◆ **DESCRIPTION OF THE TASK**: Write out the lines from the start of the records through the line that has "At the frame edge (FLAGS 8, measured only in part): 1" as a JSON list of strings, one string per line, leaving out blank lines.

━━ DATASET ROWS

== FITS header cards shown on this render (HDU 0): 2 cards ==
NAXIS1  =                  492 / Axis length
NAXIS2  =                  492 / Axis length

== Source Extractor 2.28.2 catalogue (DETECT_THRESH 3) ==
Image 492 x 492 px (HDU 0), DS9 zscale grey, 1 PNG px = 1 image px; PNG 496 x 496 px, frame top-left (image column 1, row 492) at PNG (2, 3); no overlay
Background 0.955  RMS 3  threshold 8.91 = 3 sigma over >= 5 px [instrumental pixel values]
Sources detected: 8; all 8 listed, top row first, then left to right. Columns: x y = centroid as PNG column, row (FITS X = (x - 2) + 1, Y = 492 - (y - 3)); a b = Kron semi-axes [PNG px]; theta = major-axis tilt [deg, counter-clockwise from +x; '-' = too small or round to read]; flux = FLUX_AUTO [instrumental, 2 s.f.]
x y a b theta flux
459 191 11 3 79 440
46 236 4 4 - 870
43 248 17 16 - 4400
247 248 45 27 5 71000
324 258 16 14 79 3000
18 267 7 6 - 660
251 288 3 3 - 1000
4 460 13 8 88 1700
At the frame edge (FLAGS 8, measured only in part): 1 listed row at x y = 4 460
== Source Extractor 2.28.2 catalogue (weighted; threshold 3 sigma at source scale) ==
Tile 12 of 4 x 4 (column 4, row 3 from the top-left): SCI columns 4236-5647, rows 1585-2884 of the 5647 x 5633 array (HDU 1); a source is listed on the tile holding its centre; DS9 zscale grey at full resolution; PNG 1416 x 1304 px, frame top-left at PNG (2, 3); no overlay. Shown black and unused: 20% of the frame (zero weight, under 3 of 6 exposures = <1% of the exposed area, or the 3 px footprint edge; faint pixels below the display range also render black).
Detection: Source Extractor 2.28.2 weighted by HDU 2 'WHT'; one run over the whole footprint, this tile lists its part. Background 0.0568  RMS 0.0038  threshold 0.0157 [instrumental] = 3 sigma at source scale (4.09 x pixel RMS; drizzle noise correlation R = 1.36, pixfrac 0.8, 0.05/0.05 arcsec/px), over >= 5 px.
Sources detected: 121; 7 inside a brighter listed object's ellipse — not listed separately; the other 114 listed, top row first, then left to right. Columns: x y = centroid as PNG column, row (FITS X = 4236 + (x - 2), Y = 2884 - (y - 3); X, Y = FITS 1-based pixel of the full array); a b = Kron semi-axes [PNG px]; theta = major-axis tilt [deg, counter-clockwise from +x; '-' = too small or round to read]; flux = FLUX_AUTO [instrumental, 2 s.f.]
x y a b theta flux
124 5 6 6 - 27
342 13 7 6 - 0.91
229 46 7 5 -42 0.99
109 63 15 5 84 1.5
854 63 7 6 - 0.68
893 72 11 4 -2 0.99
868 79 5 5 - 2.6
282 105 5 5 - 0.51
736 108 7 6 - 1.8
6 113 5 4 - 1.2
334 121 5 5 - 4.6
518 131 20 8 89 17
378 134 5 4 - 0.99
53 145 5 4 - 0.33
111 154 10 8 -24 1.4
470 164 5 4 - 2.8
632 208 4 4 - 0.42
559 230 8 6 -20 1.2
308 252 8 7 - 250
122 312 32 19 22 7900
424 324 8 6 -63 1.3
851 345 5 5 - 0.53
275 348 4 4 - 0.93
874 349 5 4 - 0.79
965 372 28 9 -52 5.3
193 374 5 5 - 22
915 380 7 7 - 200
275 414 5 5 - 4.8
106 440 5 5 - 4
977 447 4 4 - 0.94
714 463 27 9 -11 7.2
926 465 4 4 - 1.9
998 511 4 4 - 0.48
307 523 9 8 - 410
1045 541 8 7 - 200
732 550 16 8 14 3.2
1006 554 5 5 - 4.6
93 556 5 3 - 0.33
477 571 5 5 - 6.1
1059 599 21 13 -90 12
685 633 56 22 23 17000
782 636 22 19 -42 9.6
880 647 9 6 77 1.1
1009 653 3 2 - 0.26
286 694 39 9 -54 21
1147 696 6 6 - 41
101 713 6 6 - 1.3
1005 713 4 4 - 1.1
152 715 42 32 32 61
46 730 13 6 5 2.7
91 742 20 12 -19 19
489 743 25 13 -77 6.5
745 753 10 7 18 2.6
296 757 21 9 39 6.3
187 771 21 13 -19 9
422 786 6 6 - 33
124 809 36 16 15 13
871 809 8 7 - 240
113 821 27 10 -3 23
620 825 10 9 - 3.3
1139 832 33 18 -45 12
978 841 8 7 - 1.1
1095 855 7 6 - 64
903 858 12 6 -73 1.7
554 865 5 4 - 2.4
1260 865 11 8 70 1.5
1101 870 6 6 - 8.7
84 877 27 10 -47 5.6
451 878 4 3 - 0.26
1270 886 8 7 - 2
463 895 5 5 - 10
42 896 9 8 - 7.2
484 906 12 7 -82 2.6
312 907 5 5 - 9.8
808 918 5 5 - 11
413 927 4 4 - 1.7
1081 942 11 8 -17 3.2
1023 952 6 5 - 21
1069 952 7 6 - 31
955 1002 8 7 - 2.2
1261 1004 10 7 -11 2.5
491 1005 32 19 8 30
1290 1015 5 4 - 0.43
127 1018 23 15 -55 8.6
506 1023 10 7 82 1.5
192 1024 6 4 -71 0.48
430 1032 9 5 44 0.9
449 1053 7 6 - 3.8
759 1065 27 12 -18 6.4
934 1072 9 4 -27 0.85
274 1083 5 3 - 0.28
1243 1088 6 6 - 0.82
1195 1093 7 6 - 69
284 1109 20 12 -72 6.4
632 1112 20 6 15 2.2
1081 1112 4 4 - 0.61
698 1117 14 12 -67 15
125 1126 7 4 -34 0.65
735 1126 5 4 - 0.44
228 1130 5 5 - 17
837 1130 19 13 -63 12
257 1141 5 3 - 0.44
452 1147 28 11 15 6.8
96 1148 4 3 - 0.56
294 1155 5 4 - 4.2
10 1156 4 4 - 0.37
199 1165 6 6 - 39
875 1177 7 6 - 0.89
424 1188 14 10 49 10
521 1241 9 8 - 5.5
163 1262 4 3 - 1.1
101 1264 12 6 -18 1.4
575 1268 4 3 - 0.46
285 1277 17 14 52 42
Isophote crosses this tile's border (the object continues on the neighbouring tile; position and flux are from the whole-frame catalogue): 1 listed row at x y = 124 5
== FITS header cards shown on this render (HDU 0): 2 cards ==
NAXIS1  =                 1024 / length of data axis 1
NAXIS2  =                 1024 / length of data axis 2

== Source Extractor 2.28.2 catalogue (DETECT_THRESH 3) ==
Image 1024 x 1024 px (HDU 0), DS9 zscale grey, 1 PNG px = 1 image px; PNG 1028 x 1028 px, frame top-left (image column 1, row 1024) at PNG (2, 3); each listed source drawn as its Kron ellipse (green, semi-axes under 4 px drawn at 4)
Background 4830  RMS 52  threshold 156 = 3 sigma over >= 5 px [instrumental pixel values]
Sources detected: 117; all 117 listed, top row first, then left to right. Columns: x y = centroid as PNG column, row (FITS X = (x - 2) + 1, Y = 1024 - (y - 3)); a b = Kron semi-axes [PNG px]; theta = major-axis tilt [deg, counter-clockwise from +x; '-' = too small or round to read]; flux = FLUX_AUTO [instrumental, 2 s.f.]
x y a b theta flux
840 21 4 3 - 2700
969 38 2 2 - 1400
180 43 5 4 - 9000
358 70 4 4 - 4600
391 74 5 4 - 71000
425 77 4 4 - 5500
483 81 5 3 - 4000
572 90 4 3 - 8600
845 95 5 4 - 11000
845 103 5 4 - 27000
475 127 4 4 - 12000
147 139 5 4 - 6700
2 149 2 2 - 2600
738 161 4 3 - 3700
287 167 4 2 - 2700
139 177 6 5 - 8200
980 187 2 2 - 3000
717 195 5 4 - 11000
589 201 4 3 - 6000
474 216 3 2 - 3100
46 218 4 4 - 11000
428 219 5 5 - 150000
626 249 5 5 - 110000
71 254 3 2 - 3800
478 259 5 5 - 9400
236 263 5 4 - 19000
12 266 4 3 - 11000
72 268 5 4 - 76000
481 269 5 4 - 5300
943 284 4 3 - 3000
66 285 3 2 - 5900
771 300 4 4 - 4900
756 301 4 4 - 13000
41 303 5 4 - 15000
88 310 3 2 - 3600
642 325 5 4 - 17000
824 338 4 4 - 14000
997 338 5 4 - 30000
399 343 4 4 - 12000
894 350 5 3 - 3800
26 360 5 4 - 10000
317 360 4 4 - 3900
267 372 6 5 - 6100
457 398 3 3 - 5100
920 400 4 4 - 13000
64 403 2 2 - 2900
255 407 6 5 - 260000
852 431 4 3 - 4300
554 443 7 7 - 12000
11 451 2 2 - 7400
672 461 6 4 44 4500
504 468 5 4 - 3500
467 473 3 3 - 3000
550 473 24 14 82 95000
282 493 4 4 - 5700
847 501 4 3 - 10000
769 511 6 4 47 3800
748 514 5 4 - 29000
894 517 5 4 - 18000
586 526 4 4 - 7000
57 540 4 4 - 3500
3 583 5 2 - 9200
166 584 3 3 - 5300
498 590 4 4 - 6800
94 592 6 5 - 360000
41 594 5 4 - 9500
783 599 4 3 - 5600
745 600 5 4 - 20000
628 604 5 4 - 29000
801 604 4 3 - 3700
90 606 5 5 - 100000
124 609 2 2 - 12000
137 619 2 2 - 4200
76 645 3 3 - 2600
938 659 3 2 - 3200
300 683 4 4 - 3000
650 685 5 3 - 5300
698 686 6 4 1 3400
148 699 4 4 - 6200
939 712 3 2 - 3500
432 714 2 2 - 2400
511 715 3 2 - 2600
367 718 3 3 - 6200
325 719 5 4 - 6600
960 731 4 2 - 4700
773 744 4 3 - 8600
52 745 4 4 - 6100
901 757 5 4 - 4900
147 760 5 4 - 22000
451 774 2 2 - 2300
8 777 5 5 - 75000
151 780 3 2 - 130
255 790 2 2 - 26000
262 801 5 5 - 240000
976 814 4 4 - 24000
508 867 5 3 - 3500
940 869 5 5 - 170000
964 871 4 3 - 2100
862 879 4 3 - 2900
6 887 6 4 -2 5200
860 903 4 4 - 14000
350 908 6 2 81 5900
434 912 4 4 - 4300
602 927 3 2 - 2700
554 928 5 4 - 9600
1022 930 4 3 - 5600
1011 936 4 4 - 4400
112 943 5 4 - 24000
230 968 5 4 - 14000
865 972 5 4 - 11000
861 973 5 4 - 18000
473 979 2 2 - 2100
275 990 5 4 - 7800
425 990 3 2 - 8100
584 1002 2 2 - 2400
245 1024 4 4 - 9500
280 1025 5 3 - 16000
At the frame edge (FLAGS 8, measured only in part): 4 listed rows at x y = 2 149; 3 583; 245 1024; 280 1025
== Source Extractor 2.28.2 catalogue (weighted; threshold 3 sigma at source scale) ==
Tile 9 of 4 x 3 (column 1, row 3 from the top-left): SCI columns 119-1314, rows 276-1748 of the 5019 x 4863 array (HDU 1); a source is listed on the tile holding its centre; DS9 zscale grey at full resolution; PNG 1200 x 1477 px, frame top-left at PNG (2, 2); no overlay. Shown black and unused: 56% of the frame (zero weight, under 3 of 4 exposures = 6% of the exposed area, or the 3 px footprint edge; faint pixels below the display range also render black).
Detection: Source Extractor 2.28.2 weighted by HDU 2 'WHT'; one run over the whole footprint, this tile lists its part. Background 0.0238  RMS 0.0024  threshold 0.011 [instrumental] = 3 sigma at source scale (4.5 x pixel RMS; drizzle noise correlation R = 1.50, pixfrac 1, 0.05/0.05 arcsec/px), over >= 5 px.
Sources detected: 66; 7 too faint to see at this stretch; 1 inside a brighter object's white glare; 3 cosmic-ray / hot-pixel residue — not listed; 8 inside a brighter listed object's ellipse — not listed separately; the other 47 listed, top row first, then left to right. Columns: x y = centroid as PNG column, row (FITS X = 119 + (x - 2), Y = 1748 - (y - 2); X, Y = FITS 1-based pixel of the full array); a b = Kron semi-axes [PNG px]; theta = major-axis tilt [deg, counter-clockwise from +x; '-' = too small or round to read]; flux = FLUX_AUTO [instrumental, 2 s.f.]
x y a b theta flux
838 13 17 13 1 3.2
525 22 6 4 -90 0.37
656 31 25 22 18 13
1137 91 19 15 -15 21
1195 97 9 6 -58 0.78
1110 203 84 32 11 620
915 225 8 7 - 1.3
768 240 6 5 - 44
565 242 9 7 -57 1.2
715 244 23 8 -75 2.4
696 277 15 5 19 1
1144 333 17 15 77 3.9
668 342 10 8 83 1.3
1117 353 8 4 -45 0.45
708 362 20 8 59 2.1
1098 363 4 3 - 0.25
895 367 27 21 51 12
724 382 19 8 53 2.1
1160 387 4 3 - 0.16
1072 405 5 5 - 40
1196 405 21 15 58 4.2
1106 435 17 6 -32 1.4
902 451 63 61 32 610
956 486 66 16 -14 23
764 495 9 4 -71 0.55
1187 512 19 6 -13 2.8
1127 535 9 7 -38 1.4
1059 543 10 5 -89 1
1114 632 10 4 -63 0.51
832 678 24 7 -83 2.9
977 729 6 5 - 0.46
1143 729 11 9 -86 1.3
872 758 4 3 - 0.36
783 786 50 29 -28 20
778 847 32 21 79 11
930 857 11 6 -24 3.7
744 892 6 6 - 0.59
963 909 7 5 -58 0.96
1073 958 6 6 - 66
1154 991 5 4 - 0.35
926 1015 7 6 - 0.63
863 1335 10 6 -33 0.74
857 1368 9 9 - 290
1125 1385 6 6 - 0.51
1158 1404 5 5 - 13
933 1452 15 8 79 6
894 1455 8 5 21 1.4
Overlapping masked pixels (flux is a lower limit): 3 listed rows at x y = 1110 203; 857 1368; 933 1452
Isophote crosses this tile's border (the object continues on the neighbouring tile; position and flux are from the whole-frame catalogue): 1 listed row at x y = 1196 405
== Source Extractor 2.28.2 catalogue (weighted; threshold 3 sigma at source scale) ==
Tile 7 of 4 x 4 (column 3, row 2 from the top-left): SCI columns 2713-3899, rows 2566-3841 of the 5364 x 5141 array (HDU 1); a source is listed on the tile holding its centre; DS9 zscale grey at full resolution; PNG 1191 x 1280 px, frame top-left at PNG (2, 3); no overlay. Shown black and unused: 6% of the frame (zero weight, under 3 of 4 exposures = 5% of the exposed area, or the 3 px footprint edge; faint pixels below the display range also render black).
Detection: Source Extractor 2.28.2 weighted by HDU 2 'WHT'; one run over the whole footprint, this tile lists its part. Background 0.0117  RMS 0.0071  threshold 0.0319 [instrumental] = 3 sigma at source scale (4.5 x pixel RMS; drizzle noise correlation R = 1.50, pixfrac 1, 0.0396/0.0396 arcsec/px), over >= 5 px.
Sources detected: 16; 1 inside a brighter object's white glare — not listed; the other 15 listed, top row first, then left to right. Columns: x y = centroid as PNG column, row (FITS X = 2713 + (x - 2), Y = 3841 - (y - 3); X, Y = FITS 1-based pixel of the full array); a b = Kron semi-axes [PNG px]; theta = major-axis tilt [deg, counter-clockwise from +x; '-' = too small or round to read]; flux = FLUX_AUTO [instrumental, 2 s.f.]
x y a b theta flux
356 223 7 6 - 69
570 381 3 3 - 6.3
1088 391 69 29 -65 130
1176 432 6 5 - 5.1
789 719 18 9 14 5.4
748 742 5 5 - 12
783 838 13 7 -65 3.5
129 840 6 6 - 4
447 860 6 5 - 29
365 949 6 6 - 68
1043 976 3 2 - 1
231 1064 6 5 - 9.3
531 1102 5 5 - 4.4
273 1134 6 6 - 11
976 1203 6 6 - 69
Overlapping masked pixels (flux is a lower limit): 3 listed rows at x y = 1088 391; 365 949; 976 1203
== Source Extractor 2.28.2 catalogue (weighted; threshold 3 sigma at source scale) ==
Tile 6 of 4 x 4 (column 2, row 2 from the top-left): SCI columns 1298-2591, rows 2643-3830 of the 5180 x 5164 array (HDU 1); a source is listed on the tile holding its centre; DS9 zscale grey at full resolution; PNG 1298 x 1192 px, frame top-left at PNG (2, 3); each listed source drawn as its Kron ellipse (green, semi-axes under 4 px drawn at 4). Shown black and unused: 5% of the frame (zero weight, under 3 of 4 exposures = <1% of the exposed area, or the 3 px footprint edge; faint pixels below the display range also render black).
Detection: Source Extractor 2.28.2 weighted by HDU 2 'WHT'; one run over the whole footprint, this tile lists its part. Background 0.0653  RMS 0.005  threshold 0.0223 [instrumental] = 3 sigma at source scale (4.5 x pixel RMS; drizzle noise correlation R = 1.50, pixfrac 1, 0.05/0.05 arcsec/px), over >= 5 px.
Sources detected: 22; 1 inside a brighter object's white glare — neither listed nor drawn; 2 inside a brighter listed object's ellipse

━━━━

◆ **REPLY TO THE EXERCISE**:
[
  "== FITS header cards shown on this render (HDU 0): 2 cards ==",
  "NAXIS1  =                  492 / Axis length",
  "NAXIS2  =                  492 / Axis length",
  "== Source Extractor 2.28.2 catalogue (DETECT_THRESH 3) ==",
  "Image 492 x 492 px (HDU 0), DS9 zscale grey, 1 PNG px = 1 image px; PNG 496 x 496 px, frame top-left (image column 1, row 492) at PNG (2, 3); no overlay",
  "Background 0.955  RMS 3  threshold 8.91 = 3 sigma over >= 5 px [instrumental pixel values]",
  "Sources detected: 8; all 8 listed, top row first, then left to right. Columns: x y = centroid as PNG column, row (FITS X = (x - 2) + 1, Y = 492 - (y - 3)); a b = Kron semi-axes [PNG px]; theta = major-axis tilt [deg, counter-clockwise from +x; '-' = too small or round to read]; flux = FLUX_AUTO [instrumental, 2 s.f.]",
  "x y a b theta flux",
  "459 191 11 3 79 440",
  "46 236 4 4 - 870",
  "43 248 17 16 - 4400",
  "247 248 45 27 5 71000",
  "324 258 16 14 79 3000",
  "18 267 7 6 - 660",
  "251 288 3 3 - 1000",
  "4 460 13 8 88 1700",
  "At the frame edge (FLAGS 8, measured only in part): 1 listed row at x y = 4 460"
]